EXERCISE INSTRUCTIONS> What is needed is an exact retyping of each entry, pictures excluded.

=== RECORDS SUPPLIED ===

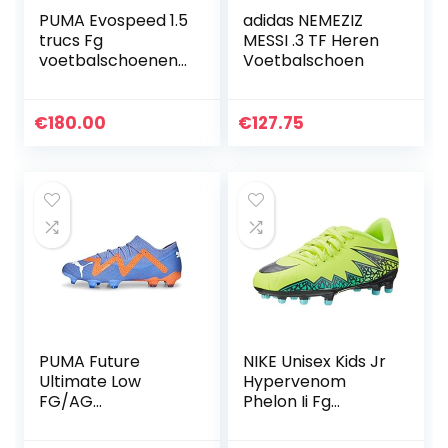
PUMA Evospeed 1.5
adidas NEMEZIZ
trucs Fg
MESSI .3 TF Heren
voetbalschoenen
Voetbalschoen
voor heren
€
180.00
€
127.75
PUMA Future
NIKE Unisex Kids Jr
Ultimate Low
Hypervenom
FG/AG
Phelon Ii Fg
Voetbalschoenen,
Voetbalschoenen
uniseks, voor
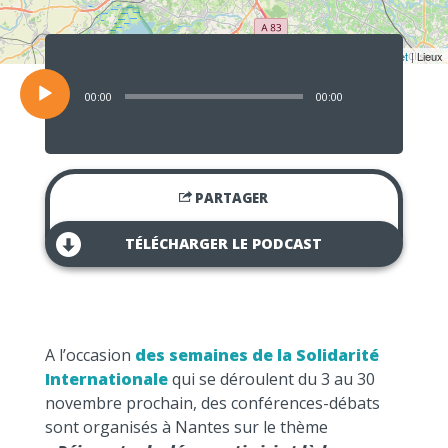
Lecteur
audio
Leaflet
| Lieux
00:00
00:00
PARTAGER
TÉLÉCHARGER LE PODCAST
A l’occasion
des semaines de la Solidarité
Internationale
qui se déroulent du 3 au 30
novembre prochain, des conférences-débats
sont organisés à Nantes sur le thème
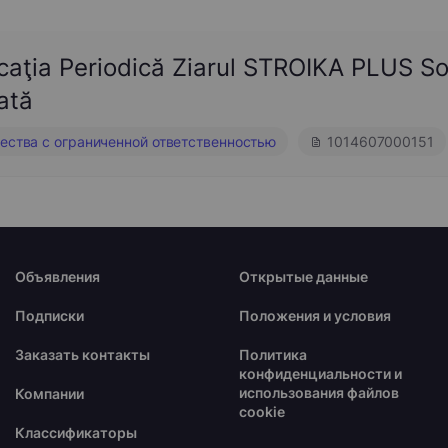
caţia Periodică Ziarul STROIKA PLUS S
ată
ства с ограниченной ответственностью
1014607000151
Объявления
Открытые данные
Подписки
Положения и условия
Заказать контакты
Политика
конфиденциальности и
использования файлов
Компании
cookie
Классификаторы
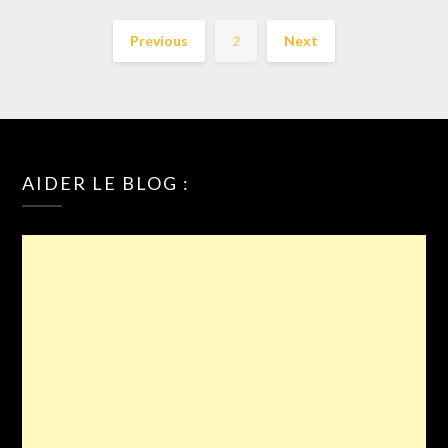
Previous
2
Next
AIDER LE BLOG :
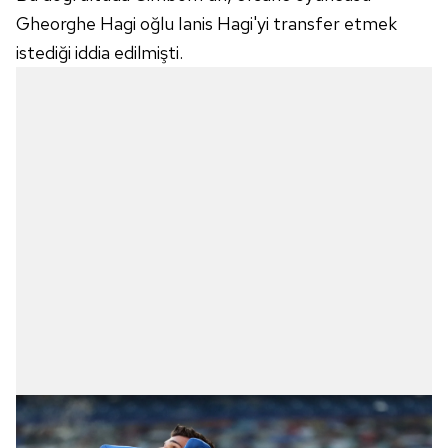
Gheorghe Hagi oğlu Ianis Hagi'yi transfer etmek
istediği iddia edilmişti.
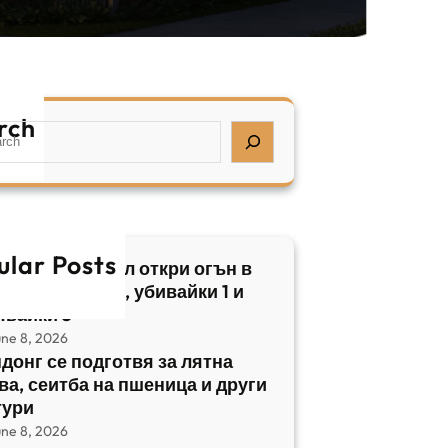
rch
ular Posts
бски нападател откри огън в
трален Израел, убивайки 1 и
явайки 5
une 8, 2026
донг се подготвя за лятна
ва, сеитба на пшеница и други
тури
une 8, 2026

===

SOLVED PROBLEM>
PUMA Evospeed 1.5
adidas NEMEZIZ
trucs Fg
MESSI .3 TF Heren
voetbalschoenen
Voetbalschoen
voor heren
€
180.00
€
127.75
PUMA Future
NIKE Unisex Kids Jr
Ultimate Low
Hypervenom
FG/AG
Phelon Ii Fg
Voetbalschoenen,
Voetbalschoenen
uniseks, voor
Lecteur
audio
Leaflet
| Lieux
00:00
00:00
PARTAGER
TÉLÉCHARGER LE PODCAST
A l’occasion
des semaines de la Solidarité
Internationale
qui se déroulent du 3 au 30
novembre prochain, des conférences-débats
sont organisés à Nantes sur le thème
caţia Periodică Ziarul STROIKA PLUS S
ată
ства с ограниченной ответственностью
1014607000151
Объявления
Открытые данные
Подписки
Положения и условия
Заказать контакты
Политика
конфиденциальности и
использования файлов
Компании
cookie
Классификаторы
Previous
2
Next
AIDER LE BLOG :
Gheorghe Hagi oğlu Ianis Hagi'yi transfer etmek
istediği iddia edilmişti.
rch
ular Posts
бски нападател откри огън в
трален Израел, убивайки 1 и
явайки 5
une 8, 2026
донг се подготвя за лятна
ва, сеитба на пшеница и други
тури
une 8, 2026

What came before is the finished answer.